(Saved data entries)
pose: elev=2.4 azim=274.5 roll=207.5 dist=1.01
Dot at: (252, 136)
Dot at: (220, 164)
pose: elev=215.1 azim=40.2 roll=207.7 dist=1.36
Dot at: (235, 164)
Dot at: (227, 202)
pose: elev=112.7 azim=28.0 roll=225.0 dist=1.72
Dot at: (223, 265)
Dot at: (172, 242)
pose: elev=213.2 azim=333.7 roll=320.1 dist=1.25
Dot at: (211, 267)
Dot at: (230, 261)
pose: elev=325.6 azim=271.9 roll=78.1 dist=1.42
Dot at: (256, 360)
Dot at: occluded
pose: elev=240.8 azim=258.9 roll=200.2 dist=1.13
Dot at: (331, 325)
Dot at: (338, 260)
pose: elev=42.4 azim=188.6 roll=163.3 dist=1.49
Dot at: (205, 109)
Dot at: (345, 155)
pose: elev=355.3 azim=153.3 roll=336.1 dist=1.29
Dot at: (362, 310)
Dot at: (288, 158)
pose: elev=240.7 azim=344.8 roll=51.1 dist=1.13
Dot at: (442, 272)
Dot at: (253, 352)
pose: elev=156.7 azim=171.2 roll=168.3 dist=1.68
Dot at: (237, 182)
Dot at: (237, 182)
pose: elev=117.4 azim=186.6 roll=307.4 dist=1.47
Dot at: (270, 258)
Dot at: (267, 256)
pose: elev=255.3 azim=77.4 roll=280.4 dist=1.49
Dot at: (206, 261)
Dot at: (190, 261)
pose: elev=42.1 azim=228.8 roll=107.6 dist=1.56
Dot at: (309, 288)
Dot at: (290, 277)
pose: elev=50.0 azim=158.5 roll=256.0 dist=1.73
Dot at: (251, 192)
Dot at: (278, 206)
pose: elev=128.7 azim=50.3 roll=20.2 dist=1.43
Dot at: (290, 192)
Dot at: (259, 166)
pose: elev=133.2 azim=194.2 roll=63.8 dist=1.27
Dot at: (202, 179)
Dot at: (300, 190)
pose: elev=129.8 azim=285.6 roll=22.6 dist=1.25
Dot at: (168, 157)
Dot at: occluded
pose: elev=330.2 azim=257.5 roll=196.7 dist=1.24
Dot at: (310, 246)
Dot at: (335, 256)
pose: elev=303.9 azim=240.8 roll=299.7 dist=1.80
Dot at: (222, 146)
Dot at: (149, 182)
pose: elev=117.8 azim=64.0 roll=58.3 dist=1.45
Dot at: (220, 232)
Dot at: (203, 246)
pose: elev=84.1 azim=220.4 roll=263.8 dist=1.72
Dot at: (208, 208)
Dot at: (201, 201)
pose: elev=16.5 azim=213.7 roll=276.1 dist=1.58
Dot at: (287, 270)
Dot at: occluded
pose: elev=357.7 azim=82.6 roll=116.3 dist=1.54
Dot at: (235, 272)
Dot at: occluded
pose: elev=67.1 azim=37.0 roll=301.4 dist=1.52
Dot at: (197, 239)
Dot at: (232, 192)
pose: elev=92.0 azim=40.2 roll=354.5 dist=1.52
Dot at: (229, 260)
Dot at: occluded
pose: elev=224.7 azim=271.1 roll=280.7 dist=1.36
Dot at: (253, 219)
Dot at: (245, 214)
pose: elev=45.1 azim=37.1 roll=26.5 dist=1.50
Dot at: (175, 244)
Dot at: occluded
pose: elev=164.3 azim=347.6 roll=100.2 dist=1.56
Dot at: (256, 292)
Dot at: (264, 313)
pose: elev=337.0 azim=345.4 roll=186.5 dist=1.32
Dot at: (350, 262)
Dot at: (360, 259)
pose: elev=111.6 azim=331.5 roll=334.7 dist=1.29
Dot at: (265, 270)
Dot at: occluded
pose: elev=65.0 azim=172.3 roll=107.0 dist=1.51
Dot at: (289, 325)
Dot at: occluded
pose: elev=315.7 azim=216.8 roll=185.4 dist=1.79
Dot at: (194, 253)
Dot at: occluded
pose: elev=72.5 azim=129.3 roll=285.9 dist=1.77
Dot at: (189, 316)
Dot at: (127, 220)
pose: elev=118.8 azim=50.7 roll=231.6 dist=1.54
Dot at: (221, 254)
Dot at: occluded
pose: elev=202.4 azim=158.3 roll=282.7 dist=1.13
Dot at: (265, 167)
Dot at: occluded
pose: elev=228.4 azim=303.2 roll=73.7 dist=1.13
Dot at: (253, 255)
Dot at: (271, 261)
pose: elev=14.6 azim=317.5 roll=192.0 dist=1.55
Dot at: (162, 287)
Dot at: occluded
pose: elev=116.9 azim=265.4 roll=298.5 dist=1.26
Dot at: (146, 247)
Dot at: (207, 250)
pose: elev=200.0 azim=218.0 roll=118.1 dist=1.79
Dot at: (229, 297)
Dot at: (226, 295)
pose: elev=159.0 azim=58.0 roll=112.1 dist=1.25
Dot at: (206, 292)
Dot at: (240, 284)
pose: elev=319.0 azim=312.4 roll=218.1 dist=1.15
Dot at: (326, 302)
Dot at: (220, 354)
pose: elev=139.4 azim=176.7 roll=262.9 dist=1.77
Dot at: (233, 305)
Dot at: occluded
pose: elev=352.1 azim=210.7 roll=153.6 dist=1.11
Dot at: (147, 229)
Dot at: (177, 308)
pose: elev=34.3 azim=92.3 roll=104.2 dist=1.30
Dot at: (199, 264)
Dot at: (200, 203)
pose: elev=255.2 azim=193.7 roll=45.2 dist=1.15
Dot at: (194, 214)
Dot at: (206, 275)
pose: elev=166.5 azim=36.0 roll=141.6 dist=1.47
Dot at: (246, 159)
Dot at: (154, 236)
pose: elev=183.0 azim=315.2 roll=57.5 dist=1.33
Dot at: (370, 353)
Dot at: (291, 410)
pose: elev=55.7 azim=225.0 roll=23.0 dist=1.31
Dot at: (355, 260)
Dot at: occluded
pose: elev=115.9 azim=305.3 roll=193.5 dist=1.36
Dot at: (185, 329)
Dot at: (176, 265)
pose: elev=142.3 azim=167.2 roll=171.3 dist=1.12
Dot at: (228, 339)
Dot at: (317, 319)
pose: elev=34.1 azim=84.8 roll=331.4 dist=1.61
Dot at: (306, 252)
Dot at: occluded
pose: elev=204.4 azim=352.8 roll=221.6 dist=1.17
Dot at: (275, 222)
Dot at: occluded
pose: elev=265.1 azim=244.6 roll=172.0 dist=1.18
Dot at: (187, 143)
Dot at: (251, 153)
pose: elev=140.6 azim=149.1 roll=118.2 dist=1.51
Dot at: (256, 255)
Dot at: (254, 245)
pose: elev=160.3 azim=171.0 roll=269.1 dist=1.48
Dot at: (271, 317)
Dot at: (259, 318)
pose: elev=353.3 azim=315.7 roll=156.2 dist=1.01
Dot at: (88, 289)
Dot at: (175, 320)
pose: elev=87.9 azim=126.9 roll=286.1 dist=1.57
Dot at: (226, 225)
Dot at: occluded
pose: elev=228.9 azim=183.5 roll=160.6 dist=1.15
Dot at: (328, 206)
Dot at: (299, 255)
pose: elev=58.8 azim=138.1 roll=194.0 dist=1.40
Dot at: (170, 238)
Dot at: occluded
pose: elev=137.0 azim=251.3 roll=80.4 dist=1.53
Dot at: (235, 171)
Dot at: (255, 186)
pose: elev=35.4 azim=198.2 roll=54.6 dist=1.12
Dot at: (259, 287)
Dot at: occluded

Exercise details:
Substitute "camera" for every "pose" throughout all the items, leaving everything else unchanged.

Exercise solution:
camera: elev=2.4 azim=274.5 roll=207.5 dist=1.01
Dot at: (252, 136)
Dot at: (220, 164)
camera: elev=215.1 azim=40.2 roll=207.7 dist=1.36
Dot at: (235, 164)
Dot at: (227, 202)
camera: elev=112.7 azim=28.0 roll=225.0 dist=1.72
Dot at: (223, 265)
Dot at: (172, 242)
camera: elev=213.2 azim=333.7 roll=320.1 dist=1.25
Dot at: (211, 267)
Dot at: (230, 261)
camera: elev=325.6 azim=271.9 roll=78.1 dist=1.42
Dot at: (256, 360)
Dot at: occluded
camera: elev=240.8 azim=258.9 roll=200.2 dist=1.13
Dot at: (331, 325)
Dot at: (338, 260)
camera: elev=42.4 azim=188.6 roll=163.3 dist=1.49
Dot at: (205, 109)
Dot at: (345, 155)
camera: elev=355.3 azim=153.3 roll=336.1 dist=1.29
Dot at: (362, 310)
Dot at: (288, 158)
camera: elev=240.7 azim=344.8 roll=51.1 dist=1.13
Dot at: (442, 272)
Dot at: (253, 352)
camera: elev=156.7 azim=171.2 roll=168.3 dist=1.68
Dot at: (237, 182)
Dot at: (237, 182)
camera: elev=117.4 azim=186.6 roll=307.4 dist=1.47
Dot at: (270, 258)
Dot at: (267, 256)
camera: elev=255.3 azim=77.4 roll=280.4 dist=1.49
Dot at: (206, 261)
Dot at: (190, 261)
camera: elev=42.1 azim=228.8 roll=107.6 dist=1.56
Dot at: (309, 288)
Dot at: (290, 277)
camera: elev=50.0 azim=158.5 roll=256.0 dist=1.73
Dot at: (251, 192)
Dot at: (278, 206)
camera: elev=128.7 azim=50.3 roll=20.2 dist=1.43
Dot at: (290, 192)
Dot at: (259, 166)
camera: elev=133.2 azim=194.2 roll=63.8 dist=1.27
Dot at: (202, 179)
Dot at: (300, 190)
camera: elev=129.8 azim=285.6 roll=22.6 dist=1.25
Dot at: (168, 157)
Dot at: occluded
camera: elev=330.2 azim=257.5 roll=196.7 dist=1.24
Dot at: (310, 246)
Dot at: (335, 256)
camera: elev=303.9 azim=240.8 roll=299.7 dist=1.80
Dot at: (222, 146)
Dot at: (149, 182)
camera: elev=117.8 azim=64.0 roll=58.3 dist=1.45
Dot at: (220, 232)
Dot at: (203, 246)
camera: elev=84.1 azim=220.4 roll=263.8 dist=1.72
Dot at: (208, 208)
Dot at: (201, 201)
camera: elev=16.5 azim=213.7 roll=276.1 dist=1.58
Dot at: (287, 270)
Dot at: occluded
camera: elev=357.7 azim=82.6 roll=116.3 dist=1.54
Dot at: (235, 272)
Dot at: occluded
camera: elev=67.1 azim=37.0 roll=301.4 dist=1.52
Dot at: (197, 239)
Dot at: (232, 192)
camera: elev=92.0 azim=40.2 roll=354.5 dist=1.52
Dot at: (229, 260)
Dot at: occluded
camera: elev=224.7 azim=271.1 roll=280.7 dist=1.36
Dot at: (253, 219)
Dot at: (245, 214)
camera: elev=45.1 azim=37.1 roll=26.5 dist=1.50
Dot at: (175, 244)
Dot at: occluded
camera: elev=164.3 azim=347.6 roll=100.2 dist=1.56
Dot at: (256, 292)
Dot at: (264, 313)
camera: elev=337.0 azim=345.4 roll=186.5 dist=1.32
Dot at: (350, 262)
Dot at: (360, 259)
camera: elev=111.6 azim=331.5 roll=334.7 dist=1.29
Dot at: (265, 270)
Dot at: occluded
camera: elev=65.0 azim=172.3 roll=107.0 dist=1.51
Dot at: (289, 325)
Dot at: occluded
camera: elev=315.7 azim=216.8 roll=185.4 dist=1.79
Dot at: (194, 253)
Dot at: occluded
camera: elev=72.5 azim=129.3 roll=285.9 dist=1.77
Dot at: (189, 316)
Dot at: (127, 220)
camera: elev=118.8 azim=50.7 roll=231.6 dist=1.54
Dot at: (221, 254)
Dot at: occluded
camera: elev=202.4 azim=158.3 roll=282.7 dist=1.13
Dot at: (265, 167)
Dot at: occluded
camera: elev=228.4 azim=303.2 roll=73.7 dist=1.13
Dot at: (253, 255)
Dot at: (271, 261)
camera: elev=14.6 azim=317.5 roll=192.0 dist=1.55
Dot at: (162, 287)
Dot at: occluded
camera: elev=116.9 azim=265.4 roll=298.5 dist=1.26
Dot at: (146, 247)
Dot at: (207, 250)
camera: elev=200.0 azim=218.0 roll=118.1 dist=1.79
Dot at: (229, 297)
Dot at: (226, 295)
camera: elev=159.0 azim=58.0 roll=112.1 dist=1.25
Dot at: (206, 292)
Dot at: (240, 284)
camera: elev=319.0 azim=312.4 roll=218.1 dist=1.15
Dot at: (326, 302)
Dot at: (220, 354)
camera: elev=139.4 azim=176.7 roll=262.9 dist=1.77
Dot at: (233, 305)
Dot at: occluded
camera: elev=352.1 azim=210.7 roll=153.6 dist=1.11
Dot at: (147, 229)
Dot at: (177, 308)
camera: elev=34.3 azim=92.3 roll=104.2 dist=1.30
Dot at: (199, 264)
Dot at: (200, 203)
camera: elev=255.2 azim=193.7 roll=45.2 dist=1.15
Dot at: (194, 214)
Dot at: (206, 275)
camera: elev=166.5 azim=36.0 roll=141.6 dist=1.47
Dot at: (246, 159)
Dot at: (154, 236)
camera: elev=183.0 azim=315.2 roll=57.5 dist=1.33
Dot at: (370, 353)
Dot at: (291, 410)
camera: elev=55.7 azim=225.0 roll=23.0 dist=1.31
Dot at: (355, 260)
Dot at: occluded
camera: elev=115.9 azim=305.3 roll=193.5 dist=1.36
Dot at: (185, 329)
Dot at: (176, 265)
camera: elev=142.3 azim=167.2 roll=171.3 dist=1.12
Dot at: (228, 339)
Dot at: (317, 319)
camera: elev=34.1 azim=84.8 roll=331.4 dist=1.61
Dot at: (306, 252)
Dot at: occluded
camera: elev=204.4 azim=352.8 roll=221.6 dist=1.17
Dot at: (275, 222)
Dot at: occluded
camera: elev=265.1 azim=244.6 roll=172.0 dist=1.18
Dot at: (187, 143)
Dot at: (251, 153)
camera: elev=140.6 azim=149.1 roll=118.2 dist=1.51
Dot at: (256, 255)
Dot at: (254, 245)
camera: elev=160.3 azim=171.0 roll=269.1 dist=1.48
Dot at: (271, 317)
Dot at: (259, 318)
camera: elev=353.3 azim=315.7 roll=156.2 dist=1.01
Dot at: (88, 289)
Dot at: (175, 320)
camera: elev=87.9 azim=126.9 roll=286.1 dist=1.57
Dot at: (226, 225)
Dot at: occluded
camera: elev=228.9 azim=183.5 roll=160.6 dist=1.15
Dot at: (328, 206)
Dot at: (299, 255)
camera: elev=58.8 azim=138.1 roll=194.0 dist=1.40
Dot at: (170, 238)
Dot at: occluded
camera: elev=137.0 azim=251.3 roll=80.4 dist=1.53
Dot at: (235, 171)
Dot at: (255, 186)
camera: elev=35.4 azim=198.2 roll=54.6 dist=1.12
Dot at: (259, 287)
Dot at: occluded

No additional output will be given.